Equilateral triangle whose vertices are lattice points?
Let the vertices of our triangle be $(0,0)$, $(a,b)$, and $(c,d)$, where $a$, $b$, $c$, and $d$ are integers. If all edge lengths are the same, then $$a^2+b^2=c^2+d^2=(a-c)^2+(b-d)^2.$$ Minor manipulation turns this into $$a^2+b^2=c^2+d^2=2ac+2bd.$$
Now we use my favourite identity, which was known more than a millenium ago in India, and even earlier by Diophantus, and so has often been called the Fermat Identity: $$(a^2+b^2)(c^2+d^2)=(ac+bd)^2+(ad-bc)^2.\qquad\qquad(\ast)$$ This identity can be easily verified by expanding both sides, or more conceptually by noting that the norm of the product of two complex numbers is the product of the norms.
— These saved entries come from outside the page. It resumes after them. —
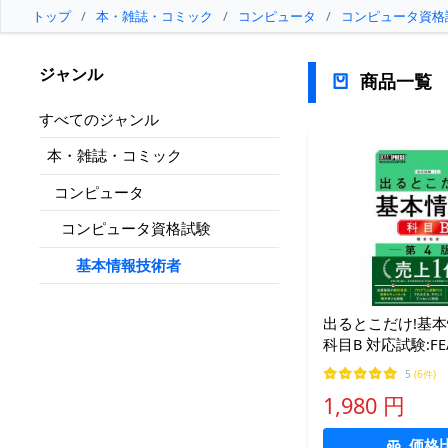
トップ
/
本・雑誌・コミック
/
コンピュータ
/
コンピュータ資格
ジャンル
商品一覧
すべてのジャンル
本・雑誌・コミック
コンピュータ
コンピュータ資格試験
基本情報技術者
出るとこだけ!基
科目B 対応試験:F
5
(6件)
1,980 円
価格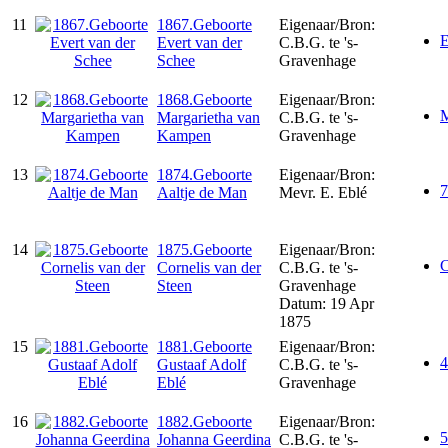
11
1867.Geboorte
Eigenaar/Bron:
E
Evert van der
C.B.G. te 's-
Schee
Gravenhage
12
1868.Geboorte
Eigenaar/Bron:
M
Margarietha van
C.B.G. te 's-
Kampen
Gravenhage
13
1874.Geboorte
Eigenaar/Bron:
7
Aaltje de Man
Mevr. E. Eblé
14
1875.Geboorte
Eigenaar/Bron:
C
Cornelis van der
C.B.G. te 's-
Steen
Gravenhage
Datum: 19 Apr
1875
15
1881.Geboorte
Eigenaar/Bron:
4
Gustaaf Adolf
C.B.G. te 's-
Eblé
Gravenhage
16
1882.Geboorte
Eigenaar/Bron:
5
Johanna Geerdina
C.B.G. te 's-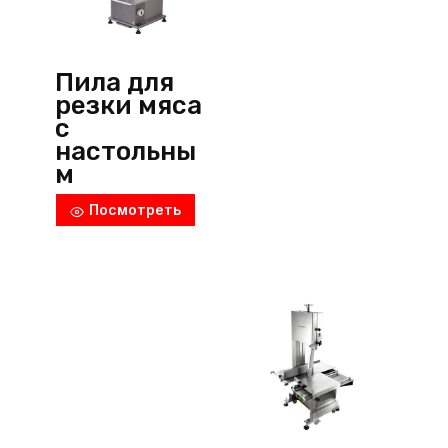
Пила для
резки мяса
с
настольны
м
тормозом,
Посмотреть
KTPF 184
MN, Yilmaz
(Турция)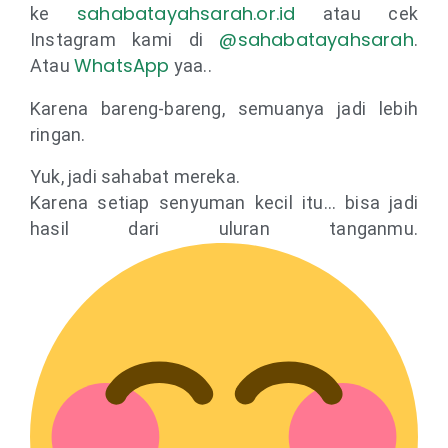
sahabatayahsarah.or.id
ke
atau cek
@sahabatayahsarah
Instagram kami di
.
WhatsApp
Atau
yaa..
Karena bareng-bareng, semuanya jadi lebih
ringan.
Yuk, jadi sahabat mereka.
Karena setiap senyuman kecil itu… bisa jadi
hasil dari uluran tanganmu.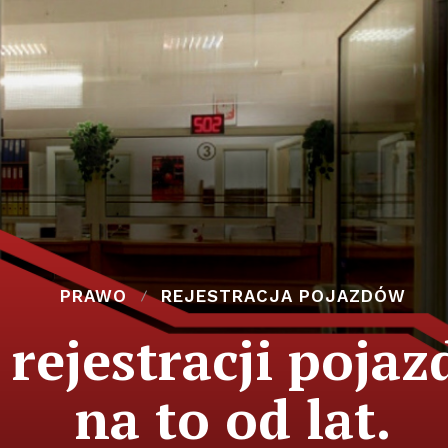
PRAWO
REJESTRACJA POJAZDÓW
 rejestracji poja
na to od lat.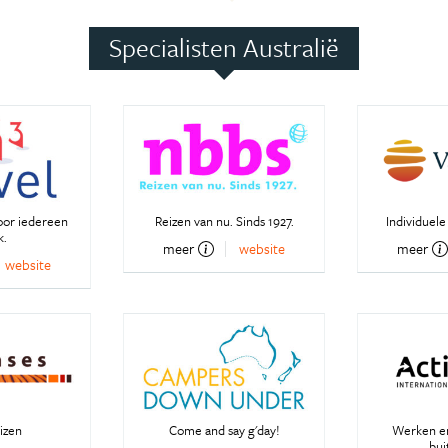
Specialisten Australië
oor iedereen
Reizen van nu. Sinds 1927.
Individuele
k.
meer
website
meer
website
izen
Come and say g'day!
Werken en
bui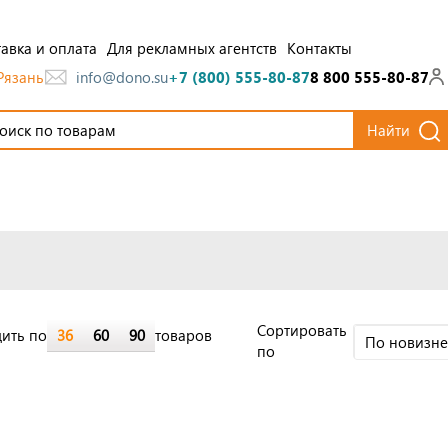
авка и оплата
Для рекламных агентств
Контакты
Рязань
info@dono.su
+7 (800) 555-80-87
8 800 555-80-87
Найти
Cортировать
ить по
36
60
90
товаров
По новизн
по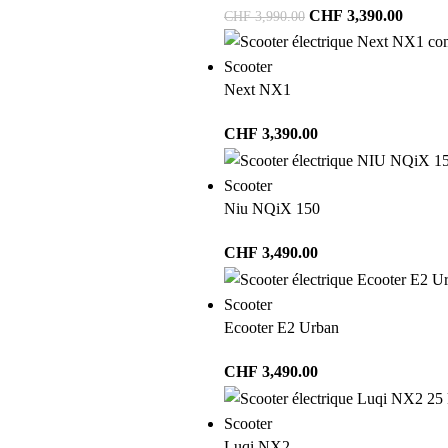
CHF
3,390.00
CHF
3,990.00
Scooter
Next NX1
CHF
3,390.00
Scooter
Niu NQiX 150
CHF
3,490.00
Scooter
Ecooter E2 Urban
CHF
3,490.00
Scooter
Luqi NX2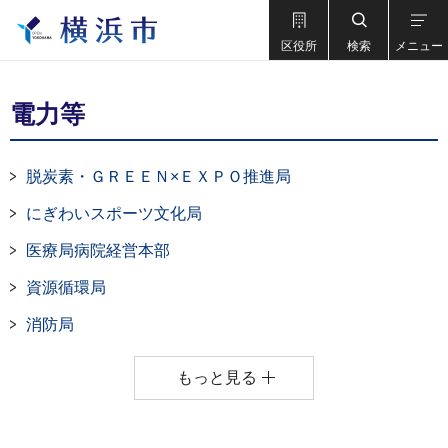
区役所
検索
メニュー
電力等
脱炭素・ＧＲＥＥＮ×ＥＸＰＯ推進局
にぎわいスポーツ文化局
医療局病院経営本部
資源循環局
消防局
もっと見る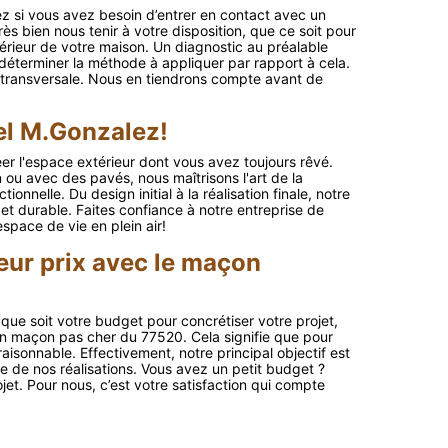
z si vous avez besoin d’entrer en contact avec un
ès bien nous tenir à votre disposition, que ce soit pour
xtérieur de votre maison. Un diagnostic au préalable
 déterminer la méthode à appliquer par rapport à cela.
u transversale. Nous en tiendrons compte avant de
pel M.Gonzalez!
er l'espace extérieur dont vous avez toujours rêvé.
 ou avec des pavés, nous maîtrisons l'art de la
onnelle. Du design initial à la réalisation finale, notre
et durable. Faites confiance à notre entreprise de
space de vie en plein air!
leur prix avec le maçon
que soit votre budget pour concrétiser votre projet,
n maçon pas cher du 77520. Cela signifie que pour
raisonnable. Effectivement, notre principal objectif est
ce de nos réalisations. Vous avez un petit budget ?
jet. Pour nous, c’est votre satisfaction qui compte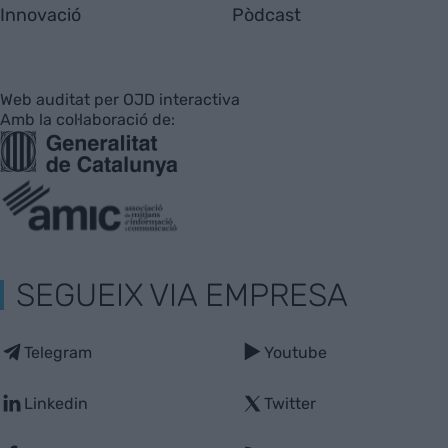
Innovació
Pòdcast
Web auditat per OJD interactiva
Amb la col·laboració de:
SEGUEIX VIA EMPRESA
Telegram
Youtube
Linkedin
Twitter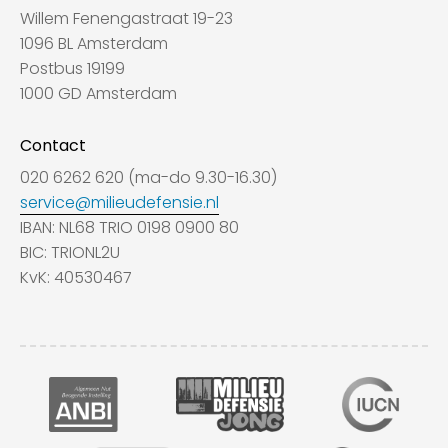
Willem Fenengastraat 19-23
1096 BL Amsterdam
Postbus 19199
1000 GD Amsterdam
Contact
020 6262 620 (ma-do 9.30-16.30)
service@milieudefensie.nl
IBAN: NL68 TRIO 0198 0900 80
BIC: TRIONL2U
KvK: 40530467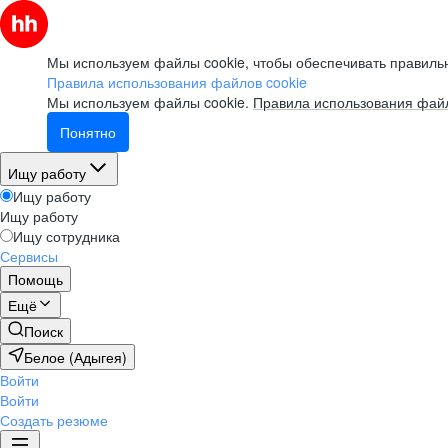
Мы используем файлы cookie, чтобы обеспечивать правильн
Правила использования файлов cookie
Мы используем файлы cookie.
Правила использования файл
Понятно
Ищу работу
Ищу работу
Ищу работу
Ищу сотрудника
Сервисы
Помощь
Ещё
Поиск
Белое (Адыгея)
Войти
Войти
Создать резюме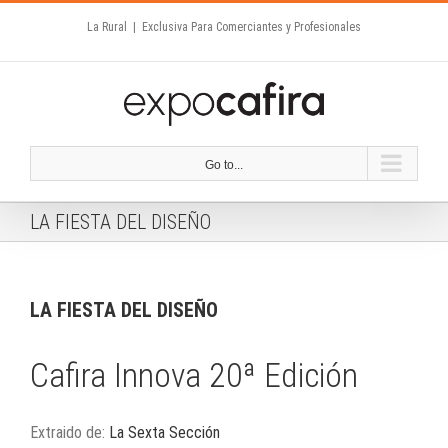
Skip
La Rural
|
Exclusiva Para Comerciantes y Profesionales
to
content
Go to...
LA FIESTA DEL DISEÑO
LA FIESTA DEL DISEÑO
Cafira Innova 20ª Edición
Extraido de:
La Sexta Sección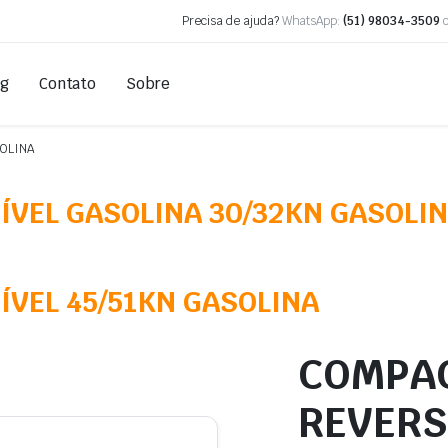
Precisa de ajuda?
WhatsApp:
(51) 98034-3509
og
Contato
Sobre
OLINA
ÍVEL GASOLINA 30/32KN GASOLI
VEL 45/51KN GASOLINA
COMPAC
REVERS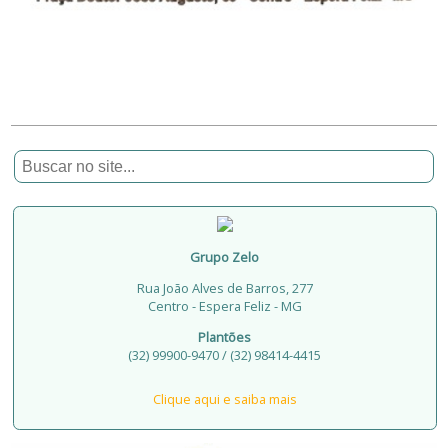
Grupo Zelo
Rua João Alves de Barros, 277
Centro - Espera Feliz - MG
Plantões
(32) 99900-9470 / (32) 98414-4415
Clique aqui e saiba mais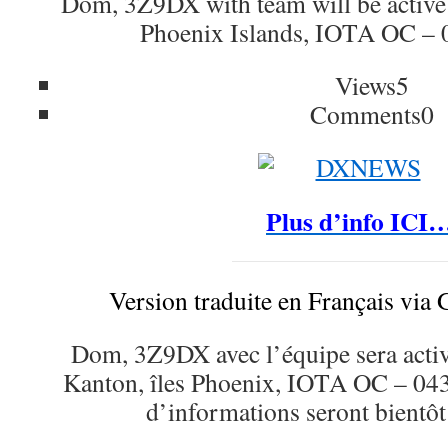
Dom, 3Z9DX with team will be active
Phoenix Islands, IOTA OC – 
Views
5
Comments
0
Plus d’info ICI
Version traduite en Français via 
Dom, 3Z9DX avec l’équipe sera active 
Kanton, îles Phoenix, IOTA OC – 04
d’informations seront bientôt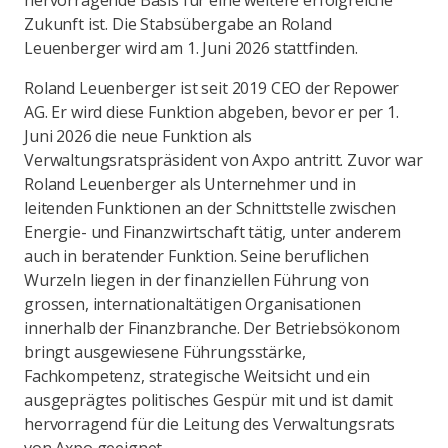
hervorragende Basis für eine weitere erfolgreiche
Zukunft ist. Die Stabsübergabe an Roland
Leuenberger wird am 1. Juni 2026 stattfinden.
Roland Leuenberger ist seit 2019 CEO der Repower
AG. Er wird diese Funktion abgeben, bevor er per 1.
Juni 2026 die neue Funktion als
Verwaltungsratspräsident von Axpo antritt. Zuvor war
Roland Leuenberger als Unternehmer und in
leitenden Funktionen an der Schnittstelle zwischen
Energie- und Finanzwirtschaft tätig, unter anderem
auch in beratender Funktion. Seine beruflichen
Wurzeln liegen in der finanziellen Führung von
grossen, internationaltätigen Organisationen
innerhalb der Finanzbranche. Der Betriebsökonom
bringt ausgewiesene Führungsstärke,
Fachkompetenz, strategische Weitsicht und ein
ausgeprägtes politisches Gespür mit und ist damit
hervorragend für die Leitung des Verwaltungsrats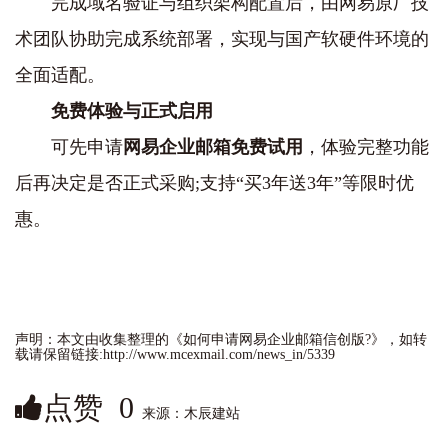
完成域名验证与组织架构配置后，由网易原厂技
术团队协助完成系统部署，实现与国产软硬件环境的
全面适配。
免费体验与正式启用
可先申请‌
网易企业邮箱
免费试用
‌，体验完整功能
后再决定是否正式采购;支持“买3年送3年”等限时优
惠。
声明：本文由收集整理的《如何申请网易企业邮箱信创版?‌》，如转
载请保留链接:http://www.mcexmail.com/news_in/5339
点赞
0
来源：木辰建站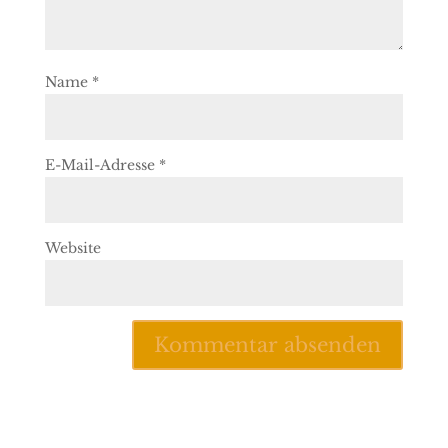
Name
*
E-Mail-Adresse
*
Website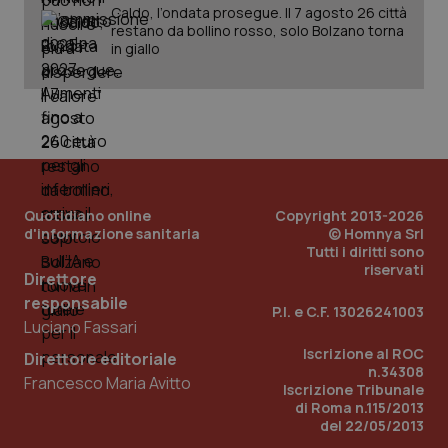
Caldo, l’ondata prosegue. Il 7 agosto 26 città
restano da bollino rosso, solo Bolzano torna
in giallo
_ga
1 anno
Google LLC
mes
.quotidianosanita.it
Quotidiano online
Copyright 2013-2026
d'informazione sanitaria
© Homnya Srl
Tutti i diritti sono
riservati
Direttore
responsabile
P.I. e C.F. 13026241003
Luciano Fassari
Iscrizione al ROC
Direttore editoriale
n.34308
Francesco Maria Avitto
Iscrizione Tribunale
di Roma n.115/2013
del 22/05/2013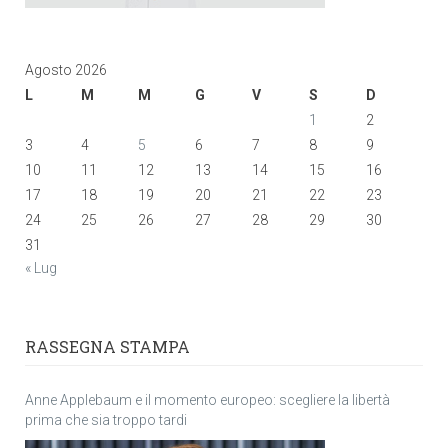
Agosto 2026
L
M
M
G
V
S
D
1
2
3
4
5
6
7
8
9
10
11
12
13
14
15
16
17
18
19
20
21
22
23
24
25
26
27
28
29
30
31
« Lug
RASSEGNA STAMPA
Anne Applebaum e il momento europeo: scegliere la libertà
prima che sia troppo tardi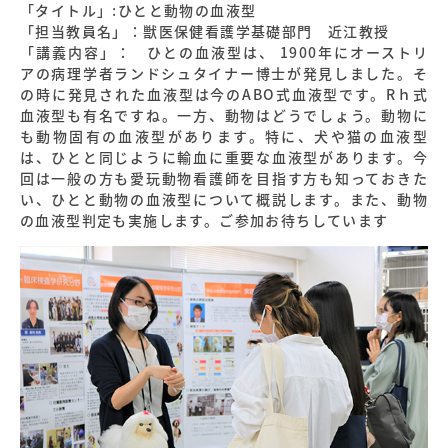
「タイトル」:ひとと動物の血液型
「担当教員名」：獣医保健看護学基礎部門 近江教授
「講義内容」： ひとの血液型は、 1900年にオーストリ
アの病理学者ランドシュタイナー博士が発見しました。そ
の時に発見された血液型は今のABO式血液型です。Rｈ式
血液型も有名ですね。一方、動物はどうでしょう。動物に
も動物固有の血液型があります。特に、犬や猫の血液型
は、ひとと同じように輸血に重要な血液型があります。今
回は一般の方も愛玩動物看護師を目指す方も知っておきた
い、ひとと動物の血液型について概説します。また、動物
の血液型判定も実施します。ご参加お待ちしています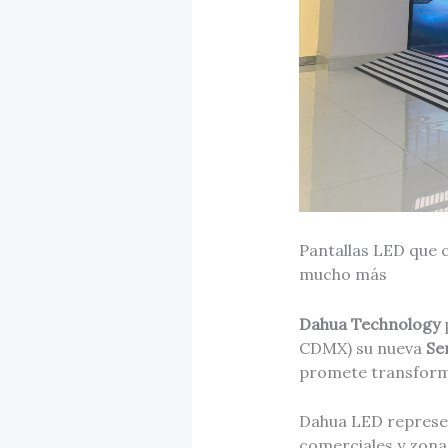
Pantallas LED que c
mucho más
Dahua Technology
CDMX) su nueva
Ser
promete transforma
Dahua LED represent
comerciales y zona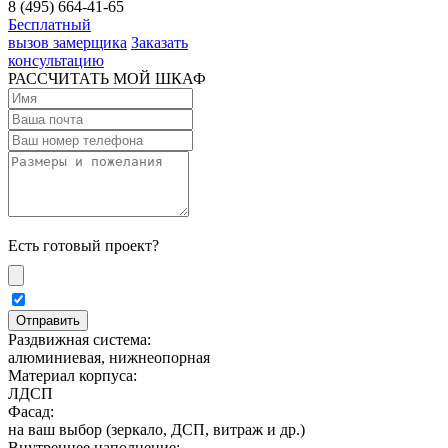
8 (495) 664-41-65
Бесплатный
вызов замерщика
Заказать
консультацию
РАССЧИТАТЬ МОЙ ШКАФ
Есть готовый проект?
Раздвижная система:
алюминиевая, нижнеопорная
Материал корпуса:
ЛДСП
Фасад:
на ваш выбор (зеркало, ДСП, витраж и др.)
Внутреннее наполнение: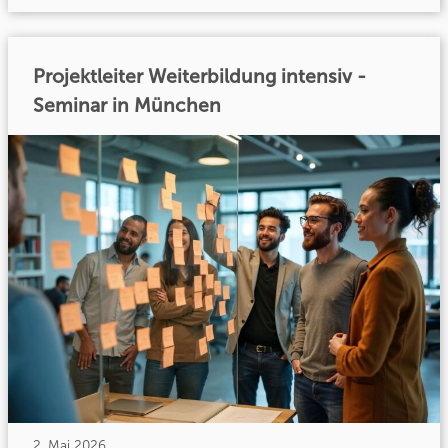
Projektleiter Weiterbildung intensiv -
Seminar in München
2. Mai 2026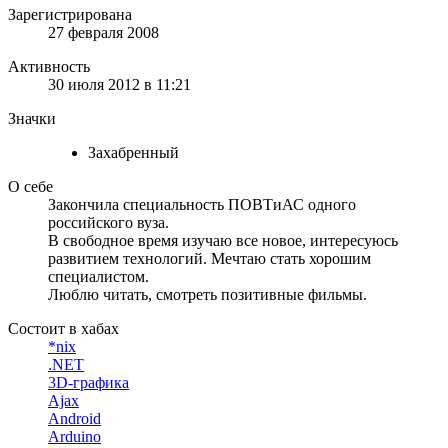
Зарегистрирована
27 февраля 2008
Активность
30 июля 2012 в 11:21
Значки
Захабренный
О себе
Закончила специальность ПОВТиАС одного
российского вуза.
В свободное время изучаю все новое, интересуюсь
развитием технологий. Мечтаю стать хорошим
специалистом.
Люблю читать, смотреть позитивные фильмы.
Состоит в хабах
*nix
.NET
3D-графика
Ajax
Android
Arduino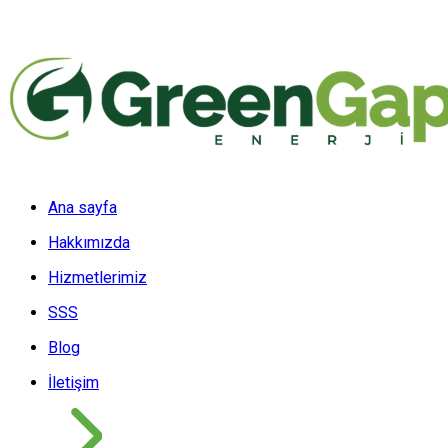
Ana sayfa
Hakkımızda
Hizmetlerimiz
SSS
Blog
İletişim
Let $N=a^2+b^2=c^2+d^2=**2(ac+bd)**$. Then $ac+bd=N/2$. The identity $(\ast)$ now gives $$N^2=\frac{N^2}{4}+(ad-bc)^2$$ or equivalently $$3N^2=4(ad-bc)^2.$$ This is impossible, since $3$ times the perfect square $N^2$ cannot be a square unless $N=0$, which gives a very tiny triangle.
Solution 1 (by me): Assume WLOG that two of the points are $(0,0), (m,n), m,n \in \mathbb{Q}$. Then the third point is $(m/2 - n \sqrt{3} / 2, n/2 + m \sqrt{3}/2)$, which is not a rational point.
Solution 2 (by a friend): The determinant formula for area is rational, so if the all three points are rational points, then the area of the triangle is also rational, so whereas the area of an equilateral triangle with side length s is $\frac{s^2 \sqrt{3}}{4}$, which is irrational since $s^2$ is an integer.
Note that the above solutions both generalize from integer points to rational points.
You can also use Pick's theorem for integer points.
It is possible, but you need three dimensions in order to do it.
Consider $\bigtriangleup v_{1}v_{2}v_{3}$ with:
$v_{1}=(1,0,0)$
$v_{2}=(0,1,0)$
$v_{3}=(0,0,1)$
For $a,b\in{1,2,3}$, $a\neq b$, $d(v_{a},v_{b})=\sqrt{2}$, therefore the triangle is equilateral. It is not possible (as other answers indicate) to have an equilateral triangle with integer coordinates for the vertices in a two dimensional square lattice (a grid is just a 2d lattice).